═════ Selected excerpt ═════

If certain conditions are met, the authoritarian left could manage to gain enough support to impose hate speech laws in the United States. Let’s say the elite media and Democratic politicians decide to hyperfocus on instances involving supposed hate speech. They could be incidents – real and faked – in which people use racial slurs and other epithets against racial minorities and members of the LGBTQ community. In fact, some of these scenarios might not even need to involve slurs – we have already seen that progressives have a rather expansive view of what constitutes hate speech.

Other incidents could showcase “hate crimes,” in which individuals engage in behavior that should be addressed by the state. All it takes are some high-profile mass shootings or other types of atrocities perpetrated against a specific group of people for members of the leftist intelligentsia to play on people’s emotions. Using these incidents as a way to curry support for government intervention would not be difficult for the highly skilled propagandists in the elite press.

When they have enough support for these measures, they could start with civil liability. If someone says something like “men are men and women are women,” perhaps a transgender individual who was in earshot could file a lawsuit against the supposed offender. In this way, the woke crowd could essentially punish people for speech by using the court system to extort them for their hard-earned cash. Later, when Matsuda and Delgado’s ilk manage to convince people that these words actually constitute a form of violence, they might be able to push for criminal laws, which would create situations in the United States similar to what we saw in the United Kingdom.

═════

• _Problem_: Can you update the passage on hate speech laws between "When they have" and "the United Kingdom.", inclusive, putting "legal system" in place of "court system"? These records are separate material, unrelated to the passage on hate speech laws.

═════ Record set ═════

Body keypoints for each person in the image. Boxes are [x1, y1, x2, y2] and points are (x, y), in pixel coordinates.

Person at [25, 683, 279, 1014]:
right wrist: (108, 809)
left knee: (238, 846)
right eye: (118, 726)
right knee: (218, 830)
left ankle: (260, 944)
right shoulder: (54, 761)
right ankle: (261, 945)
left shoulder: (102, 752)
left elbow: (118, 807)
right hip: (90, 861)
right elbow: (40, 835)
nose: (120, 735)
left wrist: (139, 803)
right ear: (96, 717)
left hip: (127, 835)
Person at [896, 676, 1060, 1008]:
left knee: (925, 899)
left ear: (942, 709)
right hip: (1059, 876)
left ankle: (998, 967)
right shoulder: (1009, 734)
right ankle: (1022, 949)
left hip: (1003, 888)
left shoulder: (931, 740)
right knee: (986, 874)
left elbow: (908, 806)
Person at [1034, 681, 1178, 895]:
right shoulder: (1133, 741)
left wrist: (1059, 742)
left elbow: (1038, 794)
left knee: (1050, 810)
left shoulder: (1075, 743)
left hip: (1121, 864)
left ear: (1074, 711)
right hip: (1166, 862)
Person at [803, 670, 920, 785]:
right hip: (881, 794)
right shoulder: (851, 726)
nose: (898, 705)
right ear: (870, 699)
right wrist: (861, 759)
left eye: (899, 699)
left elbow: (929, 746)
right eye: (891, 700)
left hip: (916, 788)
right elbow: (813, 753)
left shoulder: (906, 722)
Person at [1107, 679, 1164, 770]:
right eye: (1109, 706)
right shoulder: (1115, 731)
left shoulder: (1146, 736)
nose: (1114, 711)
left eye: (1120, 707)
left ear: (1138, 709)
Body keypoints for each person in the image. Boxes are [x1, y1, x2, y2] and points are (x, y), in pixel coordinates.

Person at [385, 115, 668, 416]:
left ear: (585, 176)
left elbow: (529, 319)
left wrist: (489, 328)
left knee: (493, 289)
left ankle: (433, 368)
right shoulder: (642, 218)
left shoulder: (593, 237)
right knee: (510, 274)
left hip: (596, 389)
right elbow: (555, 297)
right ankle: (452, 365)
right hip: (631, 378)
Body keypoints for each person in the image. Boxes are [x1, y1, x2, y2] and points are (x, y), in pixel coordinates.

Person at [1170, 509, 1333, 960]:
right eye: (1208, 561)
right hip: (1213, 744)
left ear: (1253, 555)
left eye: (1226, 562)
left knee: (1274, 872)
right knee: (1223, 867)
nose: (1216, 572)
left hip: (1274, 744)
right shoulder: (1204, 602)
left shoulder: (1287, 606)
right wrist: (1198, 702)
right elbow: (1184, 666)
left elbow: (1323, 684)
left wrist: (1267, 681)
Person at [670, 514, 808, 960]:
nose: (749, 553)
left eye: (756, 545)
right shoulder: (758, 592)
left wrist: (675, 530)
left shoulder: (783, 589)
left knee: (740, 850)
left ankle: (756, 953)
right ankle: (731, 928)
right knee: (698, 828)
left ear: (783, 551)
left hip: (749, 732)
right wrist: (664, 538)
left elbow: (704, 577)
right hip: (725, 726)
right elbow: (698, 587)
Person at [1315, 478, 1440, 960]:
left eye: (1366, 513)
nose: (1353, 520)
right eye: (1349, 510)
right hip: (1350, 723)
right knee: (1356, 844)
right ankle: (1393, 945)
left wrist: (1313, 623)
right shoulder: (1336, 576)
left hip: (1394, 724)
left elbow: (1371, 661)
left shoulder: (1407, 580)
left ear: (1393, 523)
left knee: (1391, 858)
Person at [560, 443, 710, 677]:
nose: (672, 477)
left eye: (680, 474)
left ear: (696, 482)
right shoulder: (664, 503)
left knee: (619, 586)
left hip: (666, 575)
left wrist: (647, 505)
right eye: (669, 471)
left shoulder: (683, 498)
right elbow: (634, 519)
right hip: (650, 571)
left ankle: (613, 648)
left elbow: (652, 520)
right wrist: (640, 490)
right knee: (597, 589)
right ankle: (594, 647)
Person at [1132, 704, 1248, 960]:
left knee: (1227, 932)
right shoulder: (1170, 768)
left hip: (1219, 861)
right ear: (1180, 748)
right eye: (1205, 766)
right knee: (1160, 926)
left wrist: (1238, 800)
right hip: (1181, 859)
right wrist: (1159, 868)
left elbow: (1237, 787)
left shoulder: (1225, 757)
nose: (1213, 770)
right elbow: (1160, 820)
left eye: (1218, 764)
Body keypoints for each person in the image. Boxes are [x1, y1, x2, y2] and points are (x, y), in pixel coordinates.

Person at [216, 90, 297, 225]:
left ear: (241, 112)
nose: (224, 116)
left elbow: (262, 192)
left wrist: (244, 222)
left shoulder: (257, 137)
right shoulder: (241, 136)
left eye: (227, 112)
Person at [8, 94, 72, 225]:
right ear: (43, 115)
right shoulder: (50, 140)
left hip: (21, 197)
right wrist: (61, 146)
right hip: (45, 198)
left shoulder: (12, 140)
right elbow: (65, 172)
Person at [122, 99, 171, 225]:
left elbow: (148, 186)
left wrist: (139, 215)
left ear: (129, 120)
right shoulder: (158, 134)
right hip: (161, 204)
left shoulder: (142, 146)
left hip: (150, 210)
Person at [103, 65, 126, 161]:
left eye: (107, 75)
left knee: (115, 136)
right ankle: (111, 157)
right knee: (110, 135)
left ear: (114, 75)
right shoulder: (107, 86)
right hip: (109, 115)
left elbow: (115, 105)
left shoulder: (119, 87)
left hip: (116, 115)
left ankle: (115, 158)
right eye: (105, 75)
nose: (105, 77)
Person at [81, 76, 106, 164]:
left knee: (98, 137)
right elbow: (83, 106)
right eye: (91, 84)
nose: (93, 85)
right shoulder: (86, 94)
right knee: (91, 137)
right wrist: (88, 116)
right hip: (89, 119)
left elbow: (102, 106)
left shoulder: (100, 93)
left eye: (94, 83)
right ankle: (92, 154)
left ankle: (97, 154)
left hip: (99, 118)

═════

• _Completed exercise_:
When they have enough support for these measures, they could start with civil liability. If someone says something like “men are men and women are women,” perhaps a transgender individual who was in earshot could file a lawsuit against the supposed offender. In this way, the woke crowd could essentially punish people for speech by using the legal system to extort them for their hard-earned cash. Later, when Matsuda and Delgado’s ilk manage to convince people that these words actually constitute a form of violence, they might be able to push for criminal laws, which would create situations in the United States similar to what we saw in the United Kingdom.